◆ WORK TASK 1
According to the earnings call transcript, about what percentage of Kennametal's revenue did China account for last fiscal year?
◆ WORK TASK 2
Carry on the earnings call transcript from its final line.

◆ SUPPLIED PASSAGE
And as we look at all the puts and takes and the macroeconomic environment with the additional of risk associated with China and FX headwinds and those type of things, we still feel that, that 45% to 55% is possibility for us.
And so I would -- that's the way I would think about that guidance range.
Ashay Gupta - Associate
Got it.
And maybe just digging into Transportation and China auto for a second.
I mean, clearly the deceleration was pretty significant in the quarter.
Can you just may be parse out was China auto more specifically from a growth standpoint in 2Q?
And what's baked into your guidance for the back half of the year?
Christopher Rossi - President, CEO & Director
Yes.
We did see a significant decline in China.
Everyone understands the situation there and the fact that the automotive industry is actually depressed at this point.
I just want to make a couple of general comments, then we'll talk more specifically about China.
But just remember, we've got good diversification across all markets.
And while China is certainly an area of potential growth for us to put it in perspective for overall Kennametal, it was about 11% revenue subject based on last fiscal year and about half of that is associated with Infrastructure.
And as I said on the call, in our prepared remarks, Infrastructure hasn't seen that level of disruption in China.
So China is important, but it's not going to -- it's not going to overwhelm the company's results.
I think automotive is an important sector inside China, but also so is general engineering.
And while there's been some weakness there too, there's other markets in China, including aerospace and general engineering that are helping to offset that.
So I believe that our view of what's ahead for the rest of the fiscal year is quite realistic.
And we feel comfortable that we can match the guidance.
Operator
The next question will be from Julian Mitchell of Barclays.
Julian C.H. Mitchell - Research Analyst
May be just the first question around those Infrastructure margins.
I appreciate the conviction that they'll be up for the year.
But maybe just to help us understand that, if there was any way of quantifying what the cost headwind was to margins in the first half of the fiscal year?
And maybe just clarify, if the Q2 headwind was in line with what you thought or a bit worse?
Christopher Rossi - President, CEO & Director
Yes.
Just a couple of comments on raw materials in general.
As a company, Julian, we've typically covered our raw material cost and that was the case for the quarter, and we expected we'll still be able to do that in the long term as we have for several quarters.
Infrastructure, I think it's important to note, they're much more sensitive to price cost because they have a higher percentage of material cost.
And to answer your question, specifically, the margin compression we saw in Q2 was actually expected and it's also temporary in nature.
If you think about this business, the margin was mostly compressed due to a timing difference between customer raw material price indexes and adjustments.
So in other words, we have certain contracts that as soon as the APT index drops, we are required to lower the price, but we still have APT that we had bought at higher cost in our inventory that needs to flow through.
So the reason we can be quite confident that, that situation is going to reverse itself is that we're now buying the raw material at lower cost.
So that should flow-through to P&L and we feel pretty good about the second half in making those margins.
And my expectation is we will see a full year improvement in Infrastructure margins year-over-year as well as for the whole company.

◆ Stored data
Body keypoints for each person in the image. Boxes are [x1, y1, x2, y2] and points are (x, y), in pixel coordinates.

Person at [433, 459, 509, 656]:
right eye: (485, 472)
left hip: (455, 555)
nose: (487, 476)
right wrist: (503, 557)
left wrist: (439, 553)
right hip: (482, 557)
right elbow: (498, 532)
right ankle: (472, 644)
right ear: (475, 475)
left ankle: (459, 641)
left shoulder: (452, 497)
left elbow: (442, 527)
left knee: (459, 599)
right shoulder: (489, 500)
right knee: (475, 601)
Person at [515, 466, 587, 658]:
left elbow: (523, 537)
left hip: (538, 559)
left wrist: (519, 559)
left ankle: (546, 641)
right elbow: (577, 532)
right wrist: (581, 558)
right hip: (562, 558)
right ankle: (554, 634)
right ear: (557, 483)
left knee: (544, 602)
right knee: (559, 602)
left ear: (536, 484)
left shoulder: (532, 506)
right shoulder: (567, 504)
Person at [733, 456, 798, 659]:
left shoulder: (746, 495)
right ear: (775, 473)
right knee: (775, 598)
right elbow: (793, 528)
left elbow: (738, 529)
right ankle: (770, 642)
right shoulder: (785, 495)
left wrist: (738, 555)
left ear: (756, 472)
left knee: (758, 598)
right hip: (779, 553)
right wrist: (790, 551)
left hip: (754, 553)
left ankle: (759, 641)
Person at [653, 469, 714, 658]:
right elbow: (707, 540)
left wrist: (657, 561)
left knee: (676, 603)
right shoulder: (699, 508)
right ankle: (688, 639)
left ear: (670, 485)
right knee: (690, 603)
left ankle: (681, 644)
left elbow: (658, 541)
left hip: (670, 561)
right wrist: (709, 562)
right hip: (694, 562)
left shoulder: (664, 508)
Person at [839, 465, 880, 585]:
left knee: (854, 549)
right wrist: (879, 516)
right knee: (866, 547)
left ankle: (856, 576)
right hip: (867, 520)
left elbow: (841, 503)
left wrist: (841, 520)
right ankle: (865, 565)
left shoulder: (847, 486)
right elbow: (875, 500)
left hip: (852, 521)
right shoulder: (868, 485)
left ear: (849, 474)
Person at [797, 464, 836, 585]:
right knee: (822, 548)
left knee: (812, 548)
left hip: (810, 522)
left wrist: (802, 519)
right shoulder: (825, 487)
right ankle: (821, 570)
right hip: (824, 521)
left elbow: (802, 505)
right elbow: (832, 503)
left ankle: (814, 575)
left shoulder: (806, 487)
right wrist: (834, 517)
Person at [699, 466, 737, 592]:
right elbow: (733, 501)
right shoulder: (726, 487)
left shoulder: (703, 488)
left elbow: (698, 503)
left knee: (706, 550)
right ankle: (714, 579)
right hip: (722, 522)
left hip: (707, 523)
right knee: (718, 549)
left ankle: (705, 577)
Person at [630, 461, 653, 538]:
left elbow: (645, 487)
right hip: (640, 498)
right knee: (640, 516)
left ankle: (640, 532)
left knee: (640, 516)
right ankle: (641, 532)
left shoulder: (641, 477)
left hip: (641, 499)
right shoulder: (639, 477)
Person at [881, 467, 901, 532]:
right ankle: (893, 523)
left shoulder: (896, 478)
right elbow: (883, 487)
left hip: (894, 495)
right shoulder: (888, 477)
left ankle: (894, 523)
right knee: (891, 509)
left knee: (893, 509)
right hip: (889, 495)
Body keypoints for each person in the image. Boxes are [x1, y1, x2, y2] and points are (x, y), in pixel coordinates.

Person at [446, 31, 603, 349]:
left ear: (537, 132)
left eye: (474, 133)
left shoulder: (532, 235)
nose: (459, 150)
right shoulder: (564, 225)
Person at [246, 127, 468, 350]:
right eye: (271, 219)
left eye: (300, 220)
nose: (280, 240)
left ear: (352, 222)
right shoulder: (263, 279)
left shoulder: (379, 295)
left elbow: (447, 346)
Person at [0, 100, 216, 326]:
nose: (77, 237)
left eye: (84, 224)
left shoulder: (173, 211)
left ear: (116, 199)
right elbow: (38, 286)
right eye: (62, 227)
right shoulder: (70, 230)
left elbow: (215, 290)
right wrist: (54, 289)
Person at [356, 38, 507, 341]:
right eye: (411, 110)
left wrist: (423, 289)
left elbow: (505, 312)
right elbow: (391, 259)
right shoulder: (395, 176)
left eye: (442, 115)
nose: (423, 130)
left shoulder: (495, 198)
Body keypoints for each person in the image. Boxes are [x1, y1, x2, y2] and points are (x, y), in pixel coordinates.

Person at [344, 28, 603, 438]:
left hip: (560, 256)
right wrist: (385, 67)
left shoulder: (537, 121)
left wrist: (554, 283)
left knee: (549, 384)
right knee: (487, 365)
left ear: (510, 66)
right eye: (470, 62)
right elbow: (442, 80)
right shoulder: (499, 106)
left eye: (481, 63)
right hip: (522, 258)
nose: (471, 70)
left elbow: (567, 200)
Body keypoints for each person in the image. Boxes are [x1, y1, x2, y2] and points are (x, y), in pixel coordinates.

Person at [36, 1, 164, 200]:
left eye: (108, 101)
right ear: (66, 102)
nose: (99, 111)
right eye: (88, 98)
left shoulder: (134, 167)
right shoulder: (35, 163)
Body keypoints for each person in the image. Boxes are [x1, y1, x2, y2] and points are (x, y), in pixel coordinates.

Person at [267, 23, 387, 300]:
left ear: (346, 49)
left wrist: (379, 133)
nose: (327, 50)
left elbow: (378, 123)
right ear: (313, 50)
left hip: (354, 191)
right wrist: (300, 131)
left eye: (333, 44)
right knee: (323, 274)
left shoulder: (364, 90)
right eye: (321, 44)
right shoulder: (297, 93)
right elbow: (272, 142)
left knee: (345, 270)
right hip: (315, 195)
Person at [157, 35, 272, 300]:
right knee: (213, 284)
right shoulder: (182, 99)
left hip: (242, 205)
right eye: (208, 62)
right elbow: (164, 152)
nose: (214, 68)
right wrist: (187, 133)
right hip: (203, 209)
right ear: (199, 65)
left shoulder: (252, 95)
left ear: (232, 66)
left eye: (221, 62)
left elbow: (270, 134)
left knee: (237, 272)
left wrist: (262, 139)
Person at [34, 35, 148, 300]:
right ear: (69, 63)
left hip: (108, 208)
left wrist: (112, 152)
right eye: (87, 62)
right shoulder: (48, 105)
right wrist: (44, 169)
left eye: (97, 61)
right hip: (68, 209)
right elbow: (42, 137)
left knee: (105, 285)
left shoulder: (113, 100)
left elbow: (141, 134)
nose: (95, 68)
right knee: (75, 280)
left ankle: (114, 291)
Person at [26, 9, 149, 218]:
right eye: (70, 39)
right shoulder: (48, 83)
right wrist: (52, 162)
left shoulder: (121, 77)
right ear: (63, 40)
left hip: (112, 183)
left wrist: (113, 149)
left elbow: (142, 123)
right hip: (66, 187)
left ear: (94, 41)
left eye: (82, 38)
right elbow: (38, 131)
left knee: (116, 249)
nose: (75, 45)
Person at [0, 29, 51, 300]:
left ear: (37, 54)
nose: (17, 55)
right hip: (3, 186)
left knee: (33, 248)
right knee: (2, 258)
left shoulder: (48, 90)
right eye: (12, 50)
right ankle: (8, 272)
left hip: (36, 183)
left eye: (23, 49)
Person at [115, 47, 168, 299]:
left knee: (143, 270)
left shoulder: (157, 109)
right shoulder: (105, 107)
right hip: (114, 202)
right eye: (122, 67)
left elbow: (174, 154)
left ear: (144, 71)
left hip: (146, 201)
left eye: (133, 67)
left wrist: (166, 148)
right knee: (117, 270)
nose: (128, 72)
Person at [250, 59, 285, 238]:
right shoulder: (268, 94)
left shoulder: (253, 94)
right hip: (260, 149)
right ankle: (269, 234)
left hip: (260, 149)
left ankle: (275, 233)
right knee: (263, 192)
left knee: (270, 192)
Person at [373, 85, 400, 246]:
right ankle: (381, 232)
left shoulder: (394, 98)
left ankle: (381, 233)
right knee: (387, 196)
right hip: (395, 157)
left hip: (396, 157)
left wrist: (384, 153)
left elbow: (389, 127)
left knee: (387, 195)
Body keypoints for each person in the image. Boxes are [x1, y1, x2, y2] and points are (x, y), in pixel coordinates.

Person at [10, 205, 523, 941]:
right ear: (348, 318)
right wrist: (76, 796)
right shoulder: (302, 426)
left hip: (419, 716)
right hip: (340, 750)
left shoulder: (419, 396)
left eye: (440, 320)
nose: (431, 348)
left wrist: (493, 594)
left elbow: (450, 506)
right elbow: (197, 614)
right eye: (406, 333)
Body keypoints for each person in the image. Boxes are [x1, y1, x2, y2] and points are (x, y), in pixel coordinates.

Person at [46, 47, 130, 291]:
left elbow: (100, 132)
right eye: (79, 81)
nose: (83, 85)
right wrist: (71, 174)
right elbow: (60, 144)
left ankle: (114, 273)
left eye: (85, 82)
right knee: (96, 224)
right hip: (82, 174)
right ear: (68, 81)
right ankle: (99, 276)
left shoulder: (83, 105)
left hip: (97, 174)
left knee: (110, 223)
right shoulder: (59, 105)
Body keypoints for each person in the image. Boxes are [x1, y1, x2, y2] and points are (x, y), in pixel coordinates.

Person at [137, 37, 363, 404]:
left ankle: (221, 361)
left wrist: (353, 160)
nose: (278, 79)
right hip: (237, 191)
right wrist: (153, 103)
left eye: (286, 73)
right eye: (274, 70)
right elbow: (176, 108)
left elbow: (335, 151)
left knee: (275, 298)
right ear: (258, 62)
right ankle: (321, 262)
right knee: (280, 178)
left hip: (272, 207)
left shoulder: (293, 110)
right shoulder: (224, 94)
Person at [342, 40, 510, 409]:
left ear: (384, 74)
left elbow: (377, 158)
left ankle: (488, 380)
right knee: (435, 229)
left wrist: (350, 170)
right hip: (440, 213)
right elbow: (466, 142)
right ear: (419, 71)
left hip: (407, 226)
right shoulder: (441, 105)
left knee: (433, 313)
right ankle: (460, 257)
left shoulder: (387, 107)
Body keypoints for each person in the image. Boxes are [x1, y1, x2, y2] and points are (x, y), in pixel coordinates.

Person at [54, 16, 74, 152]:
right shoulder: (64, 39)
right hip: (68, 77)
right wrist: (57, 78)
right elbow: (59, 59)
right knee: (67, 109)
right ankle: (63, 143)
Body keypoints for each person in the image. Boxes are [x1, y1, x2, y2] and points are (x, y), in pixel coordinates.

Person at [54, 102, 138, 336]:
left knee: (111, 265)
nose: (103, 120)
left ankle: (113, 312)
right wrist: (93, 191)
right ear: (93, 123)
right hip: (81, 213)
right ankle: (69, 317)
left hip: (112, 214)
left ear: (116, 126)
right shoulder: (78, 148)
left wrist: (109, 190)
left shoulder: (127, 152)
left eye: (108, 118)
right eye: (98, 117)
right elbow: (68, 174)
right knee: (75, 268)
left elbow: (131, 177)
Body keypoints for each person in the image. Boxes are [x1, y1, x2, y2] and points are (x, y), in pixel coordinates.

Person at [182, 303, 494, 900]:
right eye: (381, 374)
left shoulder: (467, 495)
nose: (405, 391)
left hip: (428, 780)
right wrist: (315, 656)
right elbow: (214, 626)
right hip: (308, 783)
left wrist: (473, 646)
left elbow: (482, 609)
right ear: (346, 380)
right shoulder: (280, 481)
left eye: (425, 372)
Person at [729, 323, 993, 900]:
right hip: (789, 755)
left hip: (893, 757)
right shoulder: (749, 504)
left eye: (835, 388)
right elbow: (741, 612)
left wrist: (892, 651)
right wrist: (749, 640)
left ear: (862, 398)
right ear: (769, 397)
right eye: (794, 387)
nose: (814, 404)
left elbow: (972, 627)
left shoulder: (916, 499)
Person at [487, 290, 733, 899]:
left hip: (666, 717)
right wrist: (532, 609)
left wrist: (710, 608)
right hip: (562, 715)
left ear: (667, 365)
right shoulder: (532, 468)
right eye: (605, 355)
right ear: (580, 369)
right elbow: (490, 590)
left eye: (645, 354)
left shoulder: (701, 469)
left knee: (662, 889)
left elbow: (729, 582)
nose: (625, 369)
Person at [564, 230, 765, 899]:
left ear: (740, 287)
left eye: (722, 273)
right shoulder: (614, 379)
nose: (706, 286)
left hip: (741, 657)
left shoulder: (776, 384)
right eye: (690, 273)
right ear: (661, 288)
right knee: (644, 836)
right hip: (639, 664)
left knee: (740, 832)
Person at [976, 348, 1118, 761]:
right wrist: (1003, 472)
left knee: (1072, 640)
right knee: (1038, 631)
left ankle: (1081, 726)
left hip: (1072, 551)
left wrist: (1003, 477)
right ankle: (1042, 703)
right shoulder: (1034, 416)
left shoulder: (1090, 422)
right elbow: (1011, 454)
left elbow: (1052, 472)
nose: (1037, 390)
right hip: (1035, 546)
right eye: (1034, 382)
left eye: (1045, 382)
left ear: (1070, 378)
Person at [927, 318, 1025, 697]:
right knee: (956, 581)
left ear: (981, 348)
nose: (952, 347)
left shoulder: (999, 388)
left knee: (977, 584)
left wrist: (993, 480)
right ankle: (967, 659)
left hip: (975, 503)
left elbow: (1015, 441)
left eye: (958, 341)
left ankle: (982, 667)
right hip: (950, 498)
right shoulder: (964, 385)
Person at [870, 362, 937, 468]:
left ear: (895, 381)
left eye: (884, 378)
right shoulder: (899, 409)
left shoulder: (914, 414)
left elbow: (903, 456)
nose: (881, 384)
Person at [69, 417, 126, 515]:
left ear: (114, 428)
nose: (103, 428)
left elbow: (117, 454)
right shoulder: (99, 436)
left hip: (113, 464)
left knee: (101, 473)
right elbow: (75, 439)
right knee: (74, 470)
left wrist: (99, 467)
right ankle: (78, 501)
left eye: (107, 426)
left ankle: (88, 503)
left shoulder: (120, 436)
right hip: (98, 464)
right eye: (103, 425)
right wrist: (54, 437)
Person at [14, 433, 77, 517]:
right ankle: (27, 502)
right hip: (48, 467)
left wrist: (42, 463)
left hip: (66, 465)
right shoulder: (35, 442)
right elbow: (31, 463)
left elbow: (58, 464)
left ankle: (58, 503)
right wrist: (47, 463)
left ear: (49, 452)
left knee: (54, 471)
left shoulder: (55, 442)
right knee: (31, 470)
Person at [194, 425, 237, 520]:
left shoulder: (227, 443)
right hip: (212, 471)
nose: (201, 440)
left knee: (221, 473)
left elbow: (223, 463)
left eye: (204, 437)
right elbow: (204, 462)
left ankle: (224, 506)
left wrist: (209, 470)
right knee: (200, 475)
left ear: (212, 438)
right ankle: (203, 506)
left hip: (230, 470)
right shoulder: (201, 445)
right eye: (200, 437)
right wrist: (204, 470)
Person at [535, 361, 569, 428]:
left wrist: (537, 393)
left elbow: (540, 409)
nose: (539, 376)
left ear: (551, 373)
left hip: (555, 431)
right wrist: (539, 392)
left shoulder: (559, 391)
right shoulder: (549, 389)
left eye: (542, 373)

◆ TASK ANSWER 1
About 11%.

◆ TASK ANSWER 2
Julian C.H. Mitchell - Research Analyst
Great.
And then my second question would be around the earthworks' revenue trajectory.
Flat sales in Q1, down a bit Q2.
I understand it's very lumpy and project-based to an extent.
So I appreciate any color you could provide on may be what the orders are doing in earthworks?
Or maybe where the backlog sits to help us understand how quickly the revenues can turnaround?
Christopher Rossi - President, CEO & Director
Yes.
I'm going to let Ron talk a little bit about that, but just to point on a couple of things.
Earthworks is -- it was negative and we -- and when we look at the detail behind it in the specific projects, we explained that just due to simply the timing of it.
But the underlying project backlog and the opportunities there still seem to be there.
And I don't know Ron, if do you want to add anything about the condition of your backlog or anything like that?
Ronald L. Port - VP & President of the Infrastructure Business Segment
Yes.
You're absolutely right.
I mean, the conditions that we've experienced in the road construction and underground mining have been good.
The project business and trenching the foundation -- and foundation drilling is lumpy.
And the timing of those sales are totally based on the timing of those projects being released and the actual cutting conditions that customers see.
Operator
The next question will be from Joel Tiss of BMO Capital Markets.
Joel Gifford Tiss - MD & Senior Research Analyst
I wonder if you guys could just give us a little sense of the customer feedback you're hearing that gives you confidence, because it seems like -- in growth in the second half in organic volume because it does seem like things are kind of trending generally a little flatter.
And I just wonder -- and you guys have really good customer relationships and you're rebuilding them and all that.
And I just wondered if you could flow that through to help us bridge what we're seeing in the paper?
Christopher Rossi - President, CEO & Director
Yes.
There is a lot of noise out there sort of in broad terms.
And I think a lot of it's created because there's so much focus on China and we talked a little bit about the German automotive, but there's a lot of other industries out there in end markets and regions.
And frankly, we're either seeing sort of global demand sort of stay steady in these areas or in many market segments, it's actually -- actually it's still continuing to increase.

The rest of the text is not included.